* _TASK_:
Your task is to give the listing below back word for word, pictures excluded.

* _INFORMATION SUPPLIED_:

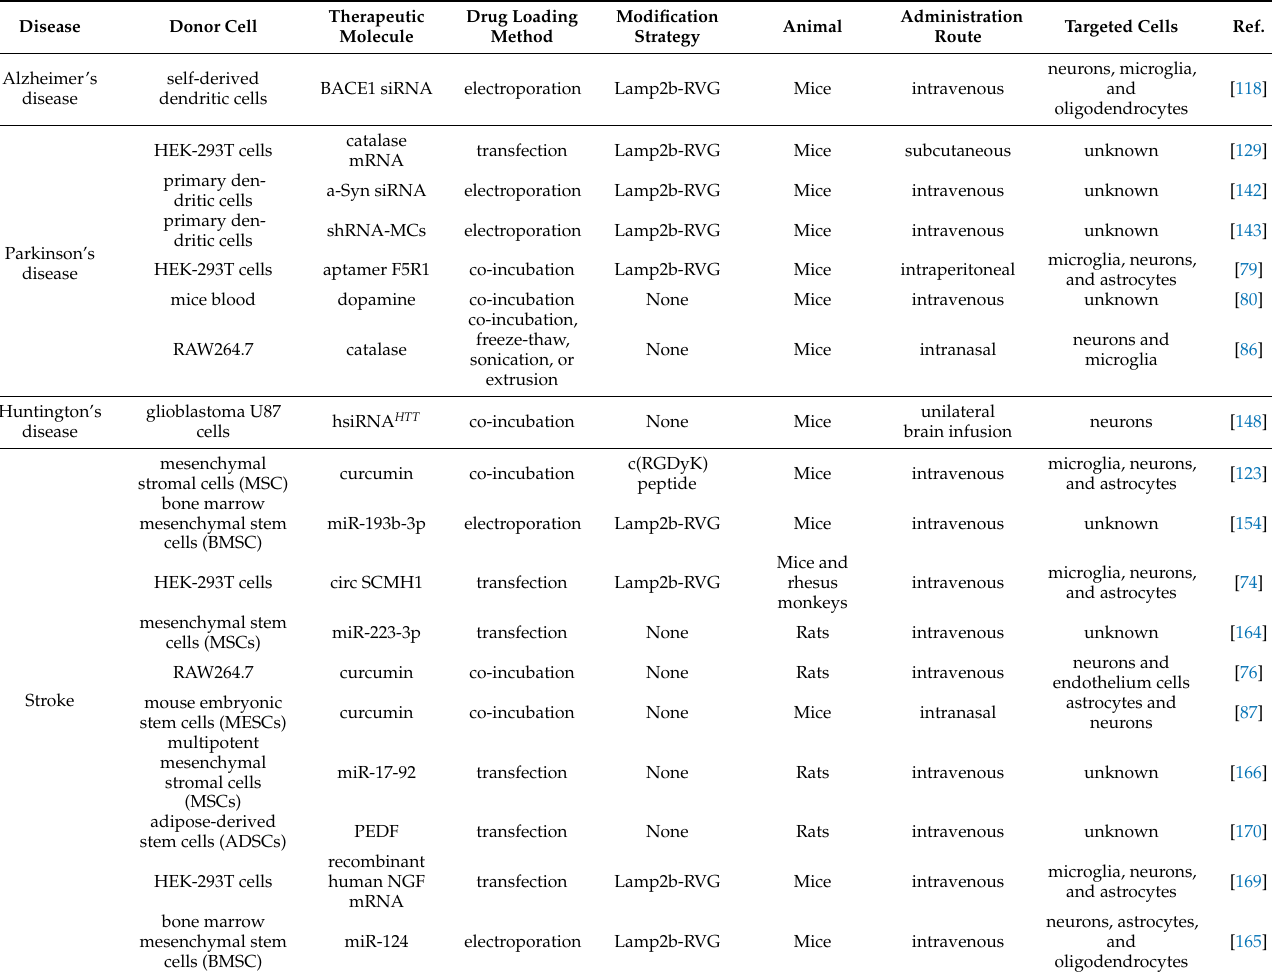
Table 1. Preclinical studies on exosomes as DDS for CNS diseases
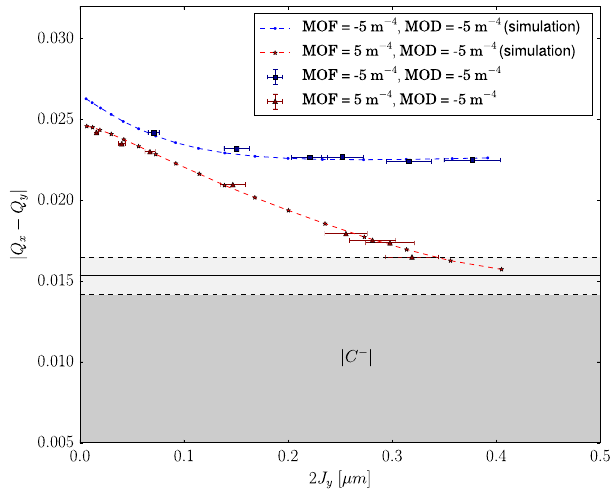
FIG. 1. The difference between the fractional horizontal and vertical tune as a function of the vertical action for free oscillations. The excitation was done using a kicker magnet and the settings of the octupoles were: MOF ¼ − 5 m − 4 , MOD ¼ − 5 m − 4 and MOF ¼ 5 m − 4 , MOD ¼ − 5 m − 4 . The fractional tunes were Q x ¼ 0 . 285 and Q y ¼ 0 . 31 . The dark gray area shows the linear j C − j and the light gray area shows the uncertainty of the measured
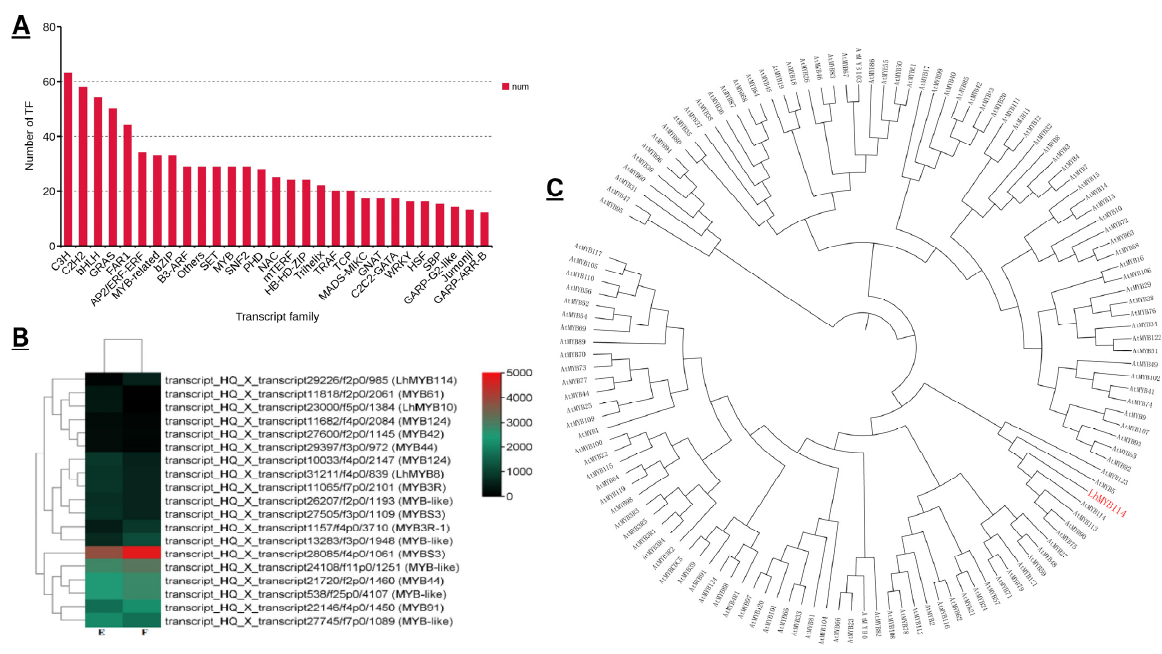
Figure 4. Genetic expressions of MYB genes and cluster analysis in transcriptome data. ( A ) The numbers and families of top 28 TFs enriched in flower bud. ( B ) The heatmap analysis of MYB DEGs through transcriptome data. The heatmap was generated based on the normalized log 2 (FoldChange) > 1 values for each DEG. The color scale at the right represents gene expression values (the red corresponds to genes with high expression and the green corresponds to genes with low expression). ( C ) The cluster analysis map of R2R3-MYB proteins. The cluster analysis tree was completed using MEGA 5.0 software with the Arabidopsis MYB genes as reference. The aim gene of LhMYB114 is highlighted in red color.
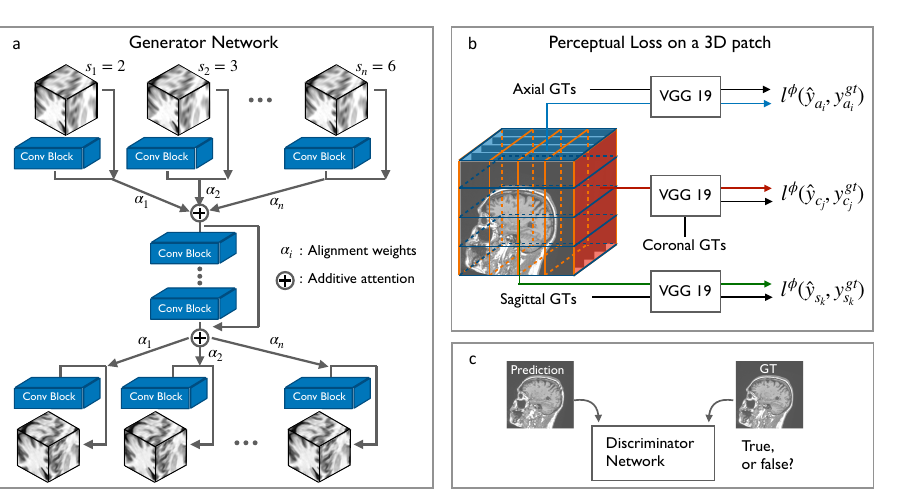
Figure 1. ( a ) Architecture of our scale-attention SR network with GAN. ( b ) Three-dimensional perceptual loss is calculated by inputting all the axial, sagittal, and coronal surfaces of the 3D data into the pre-trained VGG and ( c ) comparing the differences between predictions and ground-truths in the high-dimensional feature space. GT: ground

* _FINAL ANSWER_:
Table 1. Preclinical studies on exosomes as DDS for CNS diseases
FIG. 1. The difference between the fractional horizontal and vertical tune as a function of the vertical action for free oscillations. The excitation was done using a kicker magnet and the settings of the octupoles were: MOF ¼ − 5 m − 4 , MOD ¼ − 5 m − 4 and MOF ¼ 5 m − 4 , MOD ¼ − 5 m − 4 . The fractional tunes were Q x ¼ 0 . 285 and Q y ¼ 0 . 31 . The dark gray area shows the linear j C − j and the light gray area shows the uncertainty of the measured
Figure 4. Genetic expressions of MYB genes and cluster analysis in transcriptome data. ( A ) The numbers and families of top 28 TFs enriched in flower bud. ( B ) The heatmap analysis of MYB DEGs through transcriptome data. The heatmap was generated based on the normalized log 2 (FoldChange) > 1 values for each DEG. The color scale at the right represents gene expression values (the red corresponds to genes with high expression and the green corresponds to genes with low expression). ( C ) The cluster analysis map of R2R3-MYB proteins. The cluster analysis tree was completed using MEGA 5.0 software with the Arabidopsis MYB genes as reference. The aim gene of LhMYB114 is highlighted in red color.
Figure 1. ( a ) Architecture of our scale-attention SR network with GAN. ( b ) Three-dimensional perceptual loss is calculated by inputting all the axial, sagittal, and coronal surfaces of the 3D data into the pre-trained VGG and ( c ) comparing the differences between predictions and ground-truths in the high-dimensional feature space. GT: ground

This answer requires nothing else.